In his letter, Paul chastises the Corinthians for abusing the Lord’s Supper by neglecting the body—the church—as a whole. Some would come to the meeting place early and gorge themselves on the bread and become drunk off the wine while those who came later would go hungry and without for there would be nothing left.
Paul therefore tells them to discern the body, or take care to remember all the members of the church, before they partake. And he tells them, “when you come together to eat, wait for one another.” It is a meal that has a corporate focus, not an individual one.
Perhaps most telling is Paul’s admonition in 11:17-21:
17 But in the following instructions I do not commend you, because when you come together it is not for the better but for the worse. 18 For, in the first place, when you come together as a church, I hear that there are divisions among you.
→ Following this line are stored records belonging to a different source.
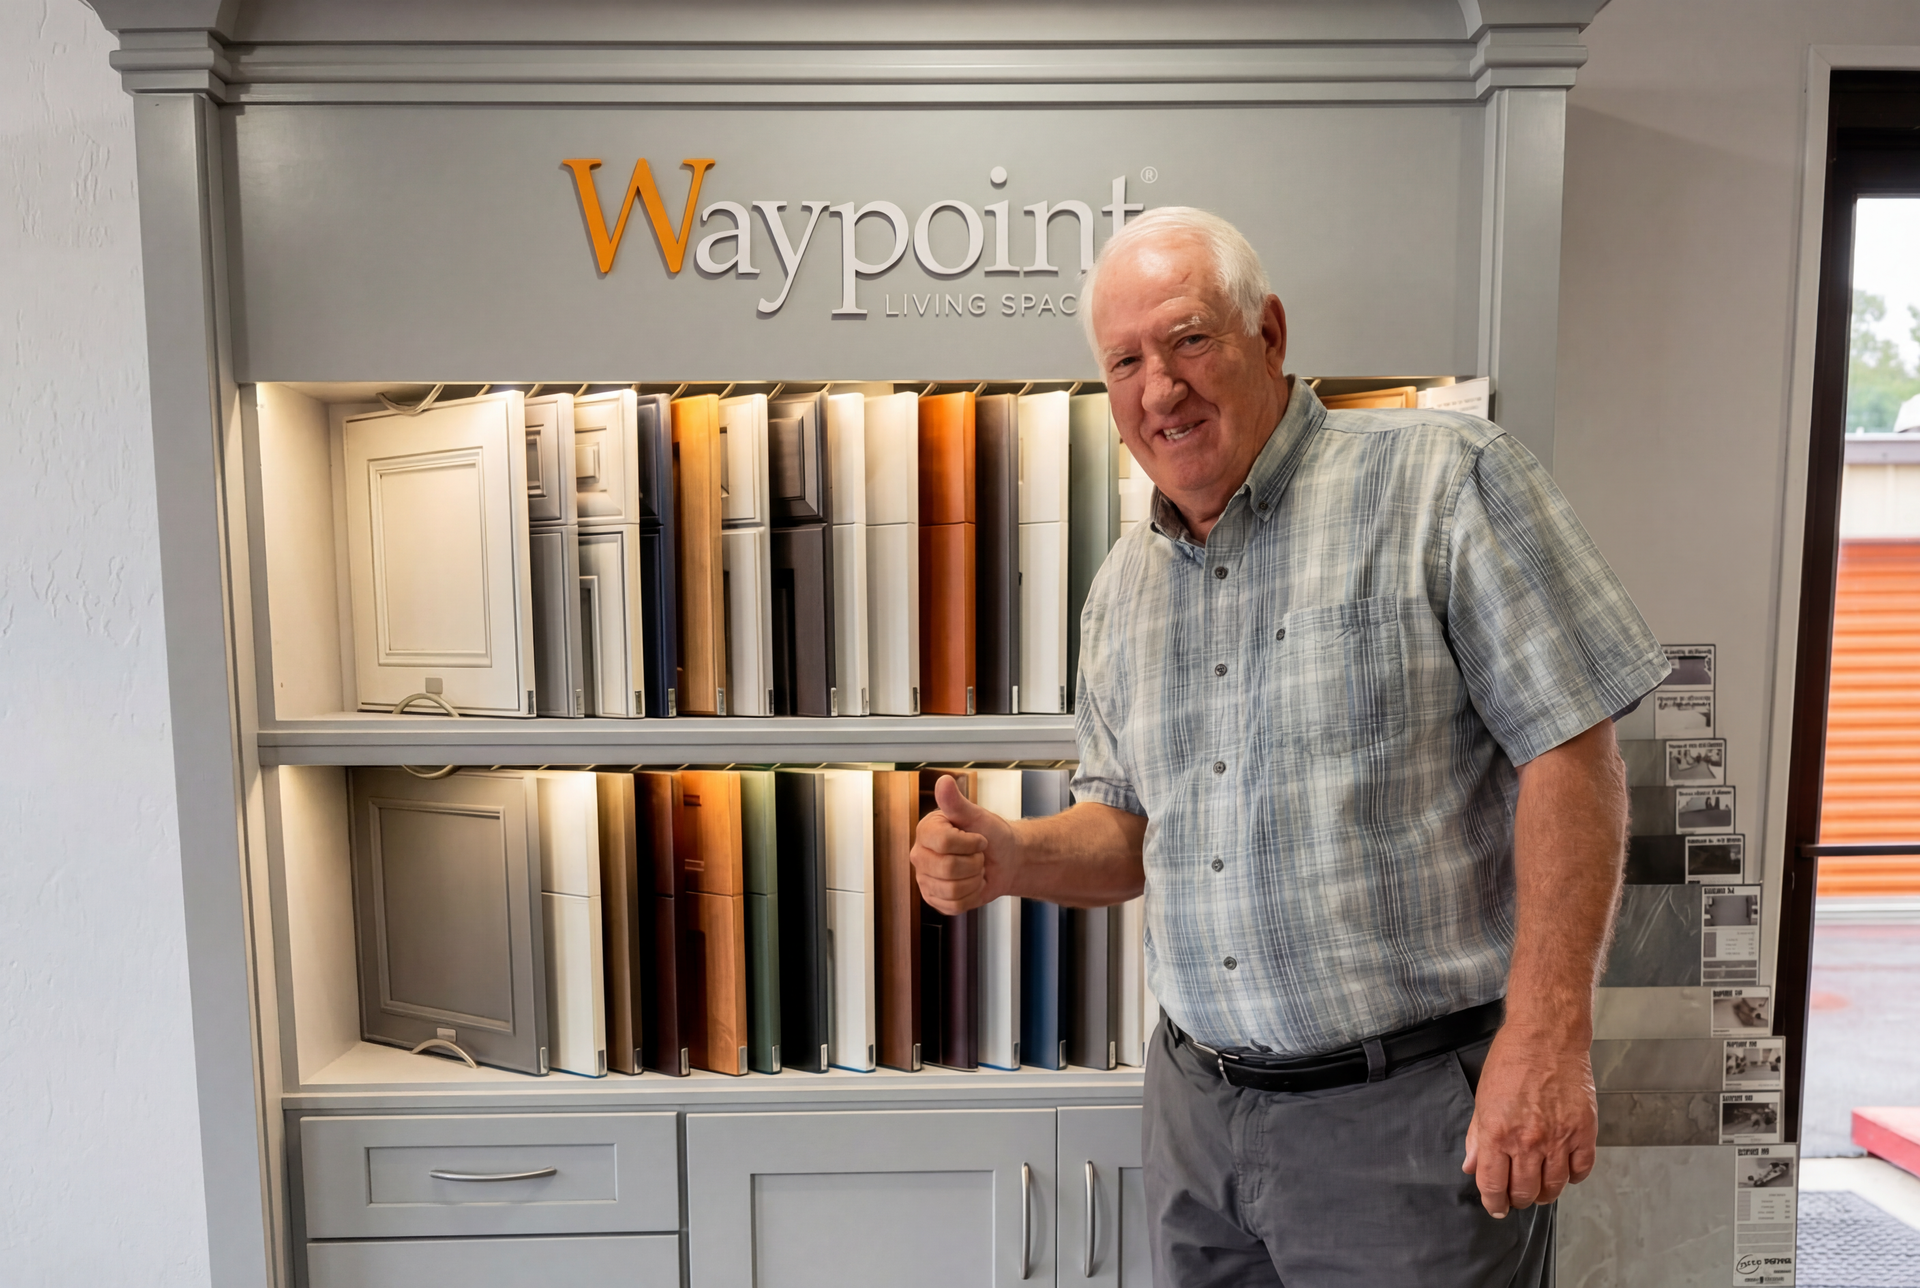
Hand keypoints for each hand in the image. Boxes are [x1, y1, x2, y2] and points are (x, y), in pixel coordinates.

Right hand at [910, 774, 1018, 913]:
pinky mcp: (934, 899)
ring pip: (952, 889)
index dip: (970, 843)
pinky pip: (954, 905)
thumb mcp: (977, 816)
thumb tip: (944, 781)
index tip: (978, 839)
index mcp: (926, 831)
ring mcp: (925, 879)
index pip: (944, 843)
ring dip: (973, 880)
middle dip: (973, 863)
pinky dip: (971, 896)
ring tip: (974, 869)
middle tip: (976, 856)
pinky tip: (970, 883)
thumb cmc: (992, 835)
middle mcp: (920, 855)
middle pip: (947, 868)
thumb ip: (957, 802)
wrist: (1005, 860)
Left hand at [1459, 1026, 1596, 1217]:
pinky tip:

And I believe it in part, 19 for there must be factions among you in order that those who are genuine among you may be recognized. 20 When you come together, it is not the Lord’s supper that you eat. 21 For in eating, each one goes ahead with his own meal. One goes hungry, another gets drunk.
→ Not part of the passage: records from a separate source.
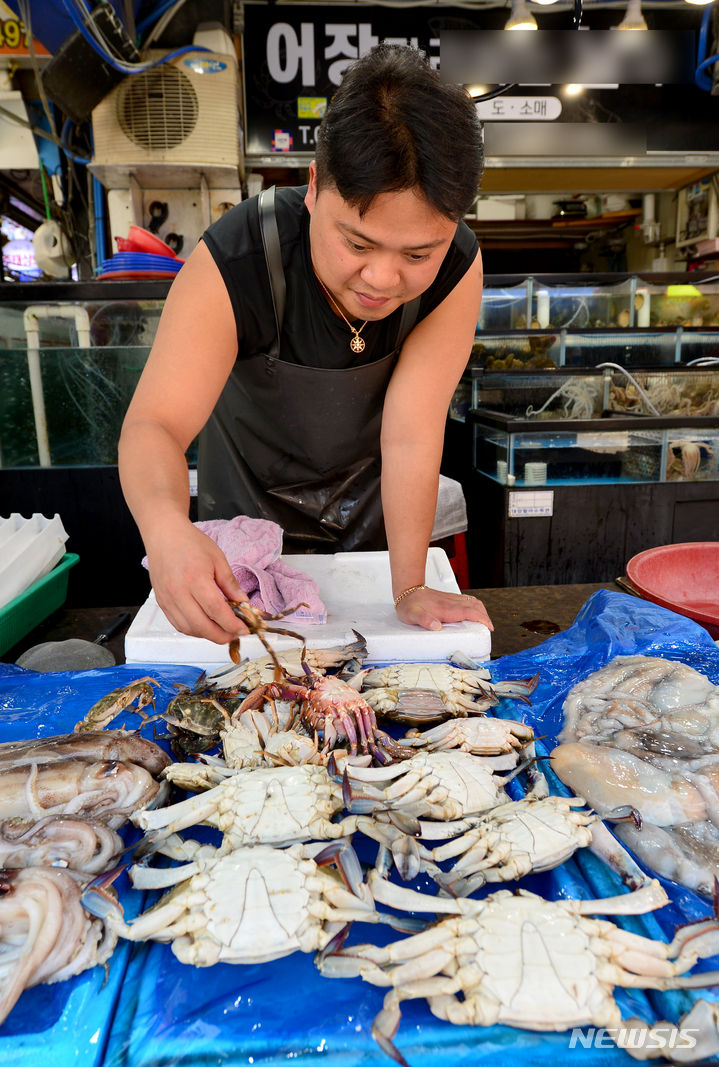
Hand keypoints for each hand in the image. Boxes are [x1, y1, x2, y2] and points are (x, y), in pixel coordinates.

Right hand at [144, 520, 251, 642]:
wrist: (164, 535)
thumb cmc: (190, 543)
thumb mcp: (218, 559)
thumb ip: (230, 584)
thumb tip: (243, 603)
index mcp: (196, 579)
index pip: (216, 611)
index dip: (232, 624)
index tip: (244, 629)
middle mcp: (179, 592)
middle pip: (202, 626)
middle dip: (222, 636)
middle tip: (235, 634)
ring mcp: (168, 599)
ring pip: (189, 629)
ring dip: (207, 635)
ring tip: (222, 630)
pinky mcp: (162, 602)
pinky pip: (178, 624)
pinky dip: (193, 630)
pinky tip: (205, 626)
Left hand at [394, 587, 492, 631]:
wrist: (407, 591)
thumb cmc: (409, 605)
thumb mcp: (413, 615)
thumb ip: (424, 620)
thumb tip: (435, 626)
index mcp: (445, 608)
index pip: (469, 612)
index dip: (481, 619)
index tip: (488, 626)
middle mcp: (451, 602)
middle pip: (475, 606)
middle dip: (485, 617)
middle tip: (488, 627)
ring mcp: (451, 599)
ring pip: (473, 602)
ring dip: (482, 611)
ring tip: (484, 621)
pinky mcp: (450, 598)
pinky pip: (468, 600)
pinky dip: (476, 606)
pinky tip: (474, 612)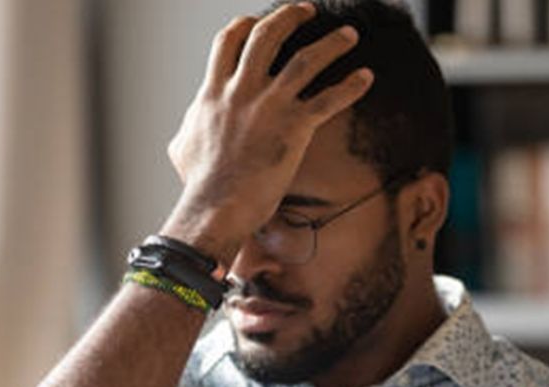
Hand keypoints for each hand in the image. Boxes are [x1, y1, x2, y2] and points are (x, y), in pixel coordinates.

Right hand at [160, 2, 374, 263]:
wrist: (215, 206)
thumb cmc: (199, 184)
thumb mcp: (182, 147)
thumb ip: (189, 127)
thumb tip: (187, 128)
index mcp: (214, 92)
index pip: (227, 42)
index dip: (244, 25)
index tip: (256, 20)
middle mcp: (242, 91)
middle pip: (267, 36)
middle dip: (290, 17)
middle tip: (307, 11)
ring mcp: (269, 107)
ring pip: (306, 60)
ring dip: (331, 43)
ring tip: (349, 34)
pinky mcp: (294, 127)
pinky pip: (328, 99)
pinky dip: (350, 86)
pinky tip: (366, 77)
Paul criticizes them because when they come together as a church, they should be partaking of the Lord’s Supper but they are not because of their failure to consider one another and take of it properly. Thus they are using the bread and the wine in a meal, but it is not truly symbolizing what it should.
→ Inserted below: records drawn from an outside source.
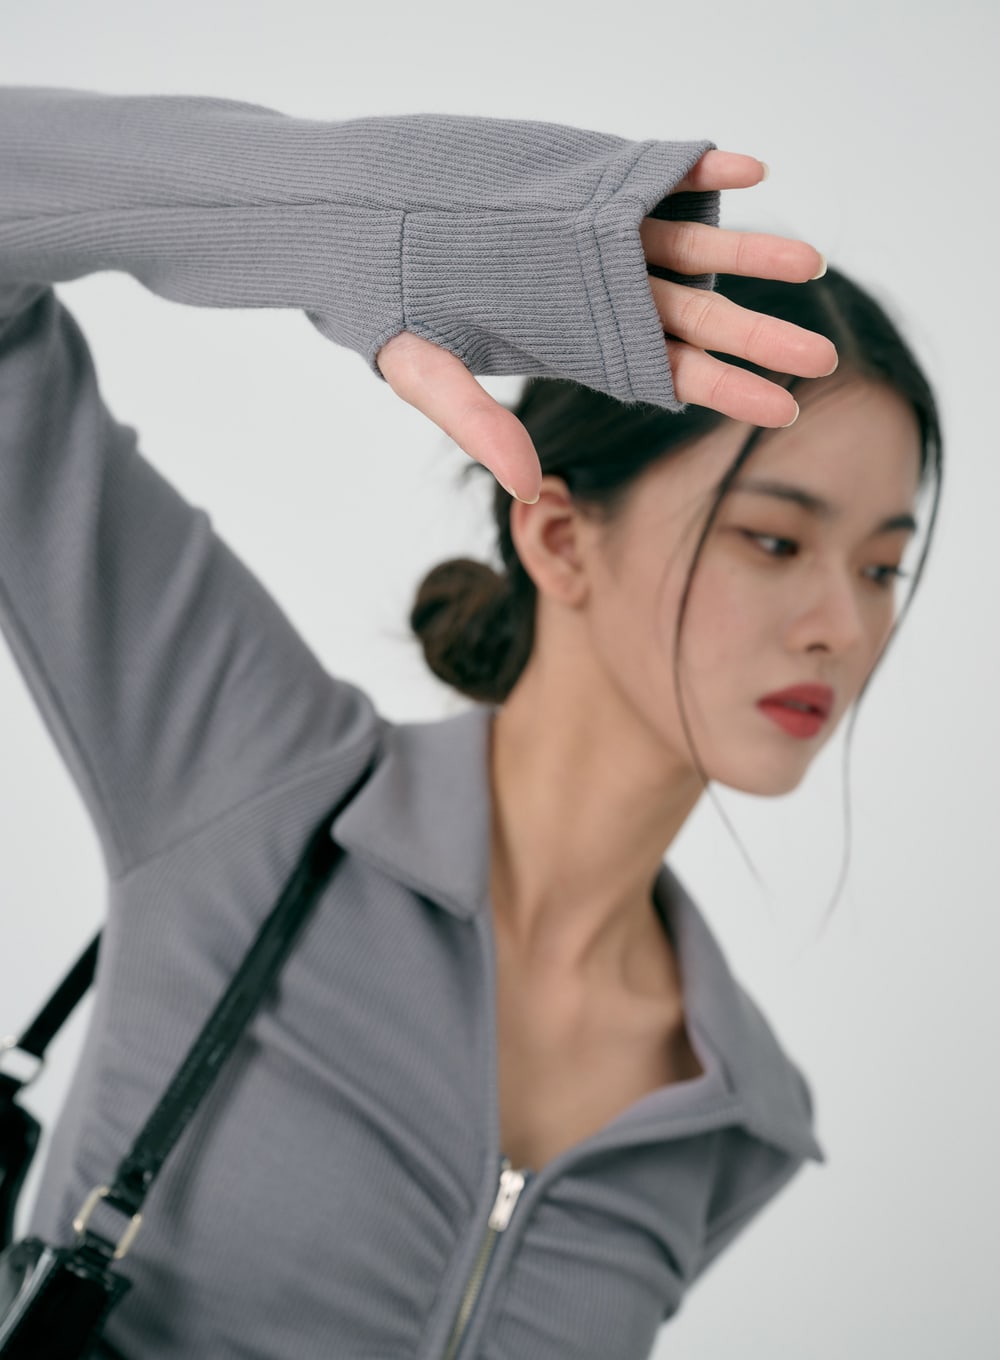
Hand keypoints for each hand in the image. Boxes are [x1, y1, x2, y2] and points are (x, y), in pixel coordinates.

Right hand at [376, 151, 835, 502]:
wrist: (360, 223)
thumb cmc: (392, 309)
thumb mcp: (428, 375)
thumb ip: (481, 427)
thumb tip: (529, 488)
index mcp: (582, 346)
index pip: (669, 375)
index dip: (725, 393)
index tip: (783, 415)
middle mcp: (606, 294)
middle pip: (698, 318)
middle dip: (760, 338)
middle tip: (824, 360)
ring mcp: (604, 238)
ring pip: (692, 250)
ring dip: (750, 256)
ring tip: (813, 266)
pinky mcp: (591, 183)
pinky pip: (659, 178)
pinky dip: (702, 173)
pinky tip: (751, 173)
But another thing this teaches is that the Lord’s Supper is central to the life of the church.
When Paul makes the statement, “when you come together as a church,” he indicates that Christians can get together at different times and in different places but there is something specific and special to that gathering being called “church.” Church is more than a group of Christians joining together for Bible study, prayer, fellowship, and worship. There are certain demarcations that say, “This gathering of Christians represents a church.” One of those signs, in fact perhaps, the primary sign is sharing in the Lord’s Supper.
Without the sharing of the Supper, a gathering is not a church. This naturally leads to the question, “How often should we celebrate the Supper?” We have no specific command in Scripture other than, “For as often as you eat this bread and drink the cup, you proclaim the Lord’s death until he comes” (1 Corinthians 11:26). But we do have general patterns in Scripture.
In Acts 2, Luke described that first church at Jerusalem with the words, “And they devoted themselves to the apostles’ teaching and fellowship, to the breaking of bread and the prayers.” Breaking of bread was a euphemism that, in context, referenced the Lord’s Supper where Jesus “took bread, and when he had given thanks, he broke it” (Luke 22:19).
The church at Jerusalem came together “day by day” in various ways. While we cannot be sure exactly how often that included celebrating the Supper, the tone of the passage indicates it would have been more often than not. As we have seen from 1 Corinthians 11, Paul seems to expect or anticipate they partook whenever they “came together as a church.” And Luke in Acts 20:7 states, “on the first day of the week, when we were gathered together to break bread, Paul talked with them,” perhaps indicating he saw the Supper as the purpose for church gatherings on the first day of the week.
Again, while not given a command for a particular frequency in partaking, the Bible paints a picture that “for as often as you eat this” means quite regularly. It is here that some protest, “If we celebrate the Supper too often, it will lose its meaning.” But if given proper treatment, this is no more the case than loss of meaning for regular preaching, prayer, and worship together as a church.
On the contrary, since the Supper is central to the life and definition of the church and since it paints a visual reminder of the Gospel story (essentially giving an interactive illustration to what we preach, pray for, and sing about), we would be better served as a body to celebrate it more often than less!